如果内容侵权的话,联系我,我会立马删了的~因为参考的太多了,如果一一联系再等回复,战线太长了~~蟹蟹给我贡献技术源泉的作者们~
最近准备从理论和实验两个方面学习深度学习,所以,前面装好了Theano环境,后来知乎上看到这个回答,就调研了一下各个深度学习框架,我没有看源码,调研也不是很深入,仅仅是为了选择深度学习框架做的一个大概了解~
1. 如何选择深度学习框架?
参考资料如下:
1. https://github.com/zer0n/deepframeworks/blob/master/README.md
2. http://blog.csdn.net/qiexingqieying/article/details/51734347
3. https://www.zhihu.com/question/41907061
4. http://www.open-open.com/news/view/1069a70
5. http://www.kuqin.com/shuoit/20151124/349098.html
博客2总结如下:
库名称 | 开发语言 | 速度 | 灵活性 | 文档 | 适合模型 | 平台 | 上手 |
Caffe | c++/cuda | 快 | 一般 | 全面 | CNN | 所有系统 | 中等 |
TensorFlow | c++/cuda/python | 中等 | 好 | 中等 | CNN/RNN | LinuxOSX | 难 |
MXNet | c++/cuda | 快 | 好 | 全面 | CNN | 所有系统 | 中等 |
Torch | c/lua/cuda | 快 | 好 | 全面 | CNN/RNN | LinuxOSX | 中等 |
Theano | python/c++/cuda | 中等 | 好 | 中等 | CNN/RNN | LinuxOSX | 易 |
(1)Caffe
(2)TensorFlow
(3)MXNet
1.Extract AlexNet or VGG features? Use Caffe
2.Fine tune AlexNet for new classes? Use Caffe
3.Image caption with finetuning?
-> Need pretrained models (Caffe, Torch, Lasagne)

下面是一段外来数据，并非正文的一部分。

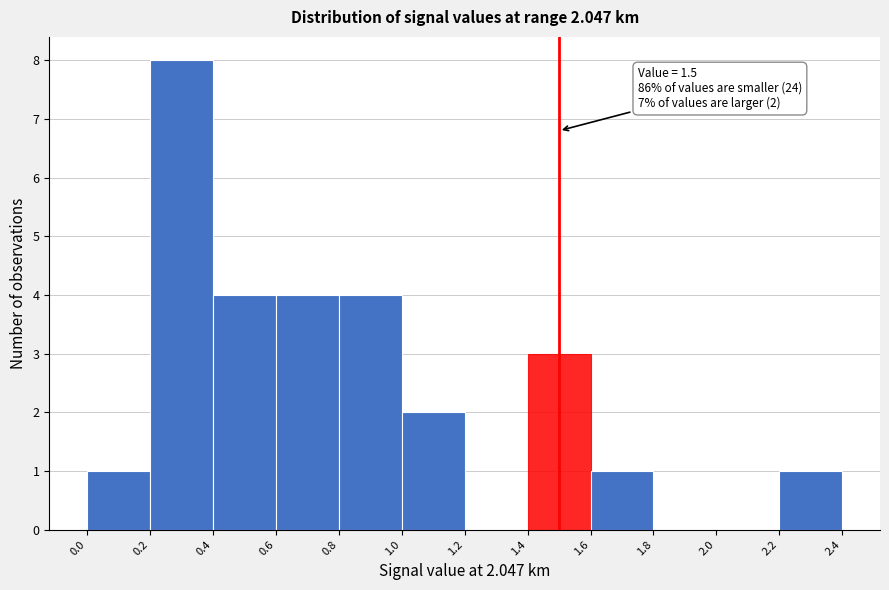

Which range on the x-axis has the tallest bar?

0.2 to 0.4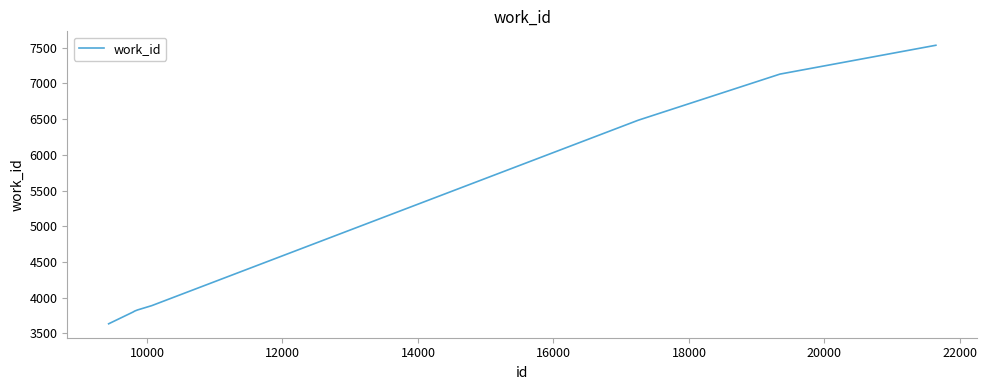

What is the greatest value displayed?

7534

-> Need RNNs (Torch or Lasagne)
-> Use Torch or Lasagna
-> Need pretrained model (Caffe, Torch, Lasagna)
-> Need funny loss function
-> If loss function exists in Caffe: Use Caffe
-> If you want to write your own loss: Use Torch
5.Object Detection?
-> Need pretrained model (Torch, Caffe, Lasagne)
-> Need lots of custom imperative code (NOT Lasagne)
-> Use Caffe + Python or Torch
6.Language modeling with new RNN structure?
-> Need easy recurrent nets (NOT Caffe, Torch)
-> No need for pretrained models
-> Use Theano or TensorFlow
7.Implemente BatchNorm?
-> Don’t want to derive gradient? Theano or TensorFlow
-> Implement efficient backward pass? Use Torch
最后,JJ比较个人化地给出了自己的偏好:
第一部分对于这5个框架的介绍讲述了一些概念以及基本优缺点,首先我的使用情况就是文本训练学习,可能需要用到RNN模型,而且我比较熟悉python一些,C++以及lua都不太会,所以基本确定要了解Theano 和 Tensorflow这两个框架,杜客在知乎回答的内容中,选择tensorflow还是Theano,可以看出大牛介绍的主要还是图像领域的一些应用,然后第6点,Language modeling with new RNN structure也可以基本确定我们需要这两个框架。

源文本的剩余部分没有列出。